プロのパフォーマーだと集中的に演って100回を達成することはそう難しくない。しかし、私の場合は単なるアマチュア還暦シンガーで、気分と体調とスケジュール、そして広場の空き枠が合致したときにしか演らない。
達成に丸5年もかかった所以だが、その間ほぼ月2回のペースでコンスタントに歌ってきた。その点に限れば、(よくぞ続けた)との自負はある。
5月はこれで5回目のエントリーとなり、そもそも月に5回演るのは初めてのこと。当日リハーサルを極力抑えるなど、年齢や体力に応じた省エネ的ライブへの臨み方も少しずつ会得しつつある。
12時に家を出て、久しぶりに地下鉄経由で広場に向かった。都心近くの量販店駐車場だと最初の3時間までは無料だが、以降は30分200円の駐車料金が重い負担となる。
他のパフォーマンス時間が計算できず、待ち時間が予想よりも伸びると、想定外の費用がかかってしまう。1ステージ限定ならともかく、2ステージ演るつもりならば、定額の費用負担で済む地下鉄経由が得策だ。
広場到着は13時ころで、共演パフォーマー2組と調整の結果、13時45分から演ることになる。およそ30分で10曲を歌った。(※はリクエスト)
「チキ・チキ・バン・バン」「さんぽ」「ドレミの歌」「ビリーヴ」「ボラーレ」「オー・シャンゼリゼ」「釜山港へ帰れ※」「星の流れに※」「ブルーライト・ヨコハマ※」「津軽海峡冬景色※」
日曜なので子供連れの集客を期待して「キッズメニュー」で臨んだ。人が集まるまでの時間を短縮するべく、冒頭は調子がよくてカポなしで歌える3曲をメドレーふうに歌った。しかし、なぜか子供連れは集まってこない。
この日は天気がよく、地下通りを歩く人は普段よりも少なかった。さらには、冒頭から常連の男性客(30代?)2人が陣取って、曲に合わせて大声で歌ったり、派手に手拍子をくれたりしていた。
場を盛り上げてくれるのは歓迎だが、度が過ぎるとある種異様な風景に他には映り、特に子供連れや女性客は敬遠する雰囲気になりかねない。
それでも貴重な聴き手であることは確かで、ちょっと困って子供は諦め、ターゲットをずらして洋楽を連発した。
すると、同年代と思しき中年女性が近寄ってきて、ずっと聴いてくれる。途中で声をかけると、演歌のリクエストでもいいか、と尋ねてくる。その後同じ女性から次々とリクエストが飛び出した。

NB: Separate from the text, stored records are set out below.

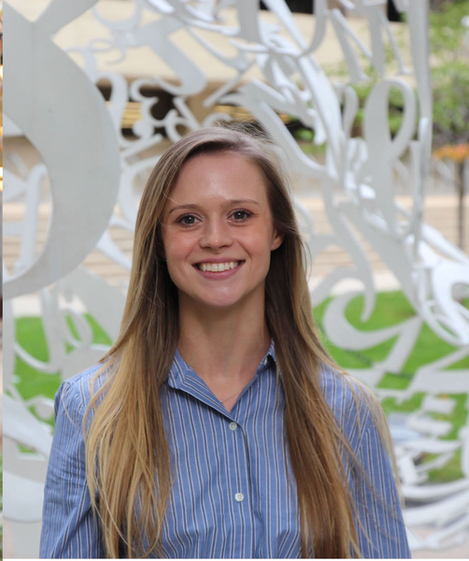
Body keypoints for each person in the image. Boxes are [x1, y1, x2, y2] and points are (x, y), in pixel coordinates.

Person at [39, 126, 410, 559]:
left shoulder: (347, 409)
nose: (215, 238)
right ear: (159, 241)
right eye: (188, 219)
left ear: (277, 233)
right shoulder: (92, 407)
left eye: (240, 215)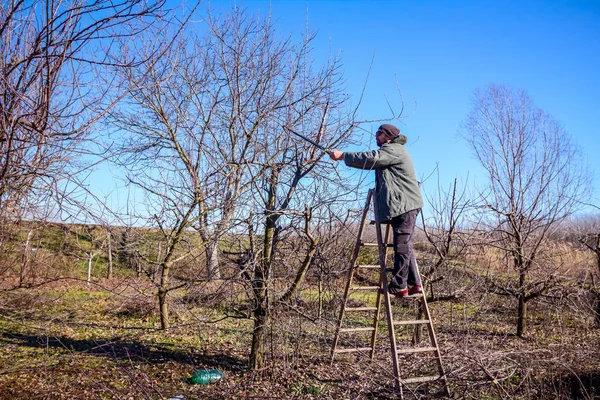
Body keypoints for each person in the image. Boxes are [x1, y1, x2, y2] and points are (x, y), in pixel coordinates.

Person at [329, 124, 423, 297]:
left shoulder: (394, 149)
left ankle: (399, 286)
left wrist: (343, 156)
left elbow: (371, 158)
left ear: (388, 136)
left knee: (402, 246)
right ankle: (414, 284)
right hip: (402, 205)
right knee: (405, 245)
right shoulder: (391, 150)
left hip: (405, 205)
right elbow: (370, 162)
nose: (376, 135)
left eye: (379, 133)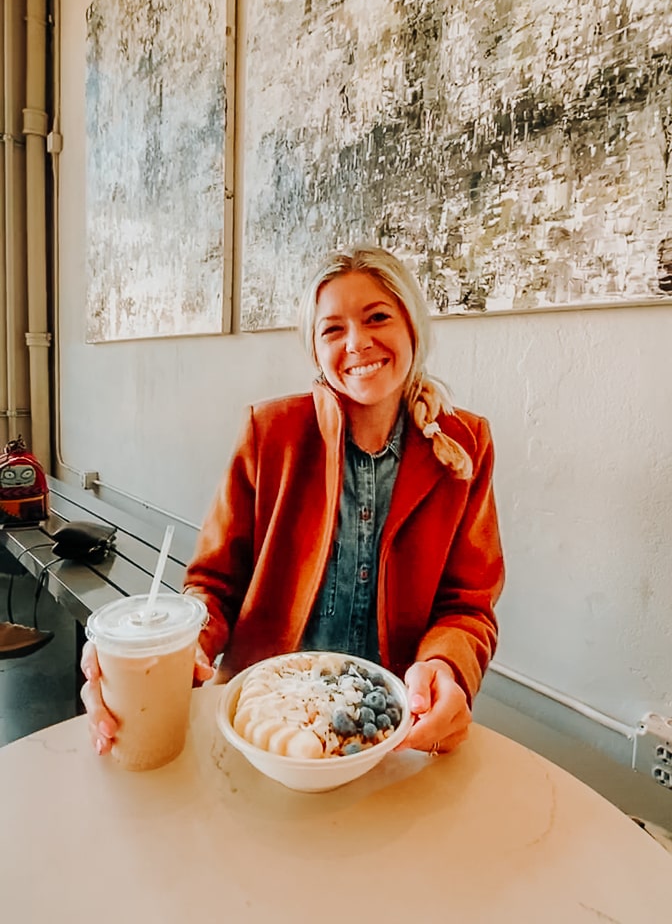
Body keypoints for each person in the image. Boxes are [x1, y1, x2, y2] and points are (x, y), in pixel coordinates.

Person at [81, 246, 505, 756]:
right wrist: (179, 645)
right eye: (332, 329)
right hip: (266, 721)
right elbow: (213, 584)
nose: (357, 343)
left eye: (377, 318)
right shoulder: (271, 433)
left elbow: (468, 605)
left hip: (393, 731)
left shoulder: (466, 444)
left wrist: (446, 666)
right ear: (315, 348)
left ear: (413, 325)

全てお応えすると、「好きな曲ばかり、ナマの弾き語りでこんなに聴けるとは」と、大変喜ばれた。路線変更がうまく機能した。
1時間35分の待ち時間の後、15時50分から第2ステージ開始。およそ30分で8曲を歌う。
「時の過ぎゆくままに」「どうぞこのまま」「糸」「異邦人」「つぐない」「ケ・セラ・セラ※」「タッチ※」「風来坊※」
第2ステージは子供路線を完全に捨て、平日と同じ昭和歌謡系で臨んだ。常連の男性客はずっと広場に張りついていたが、ややマニアックな曲を選んだせいか、第1ステージほどの大騒ぎには至らない。
3曲目の「糸」を歌い始めると、多くの人が吸い寄せられるように集まってきた。しばらく歌ってなく、咄嗟の閃きで歌ったが、なぜか当たった。
直後の「異邦人」「つぐない」で人はさらに増えた。複数の方からリクエストも出て、100回目に相応しい盛り上がり。この日は喉が絶好調で、一度つかんだ聴き手はステージ最後までつなぎとめる力が歌に宿っていたように思える。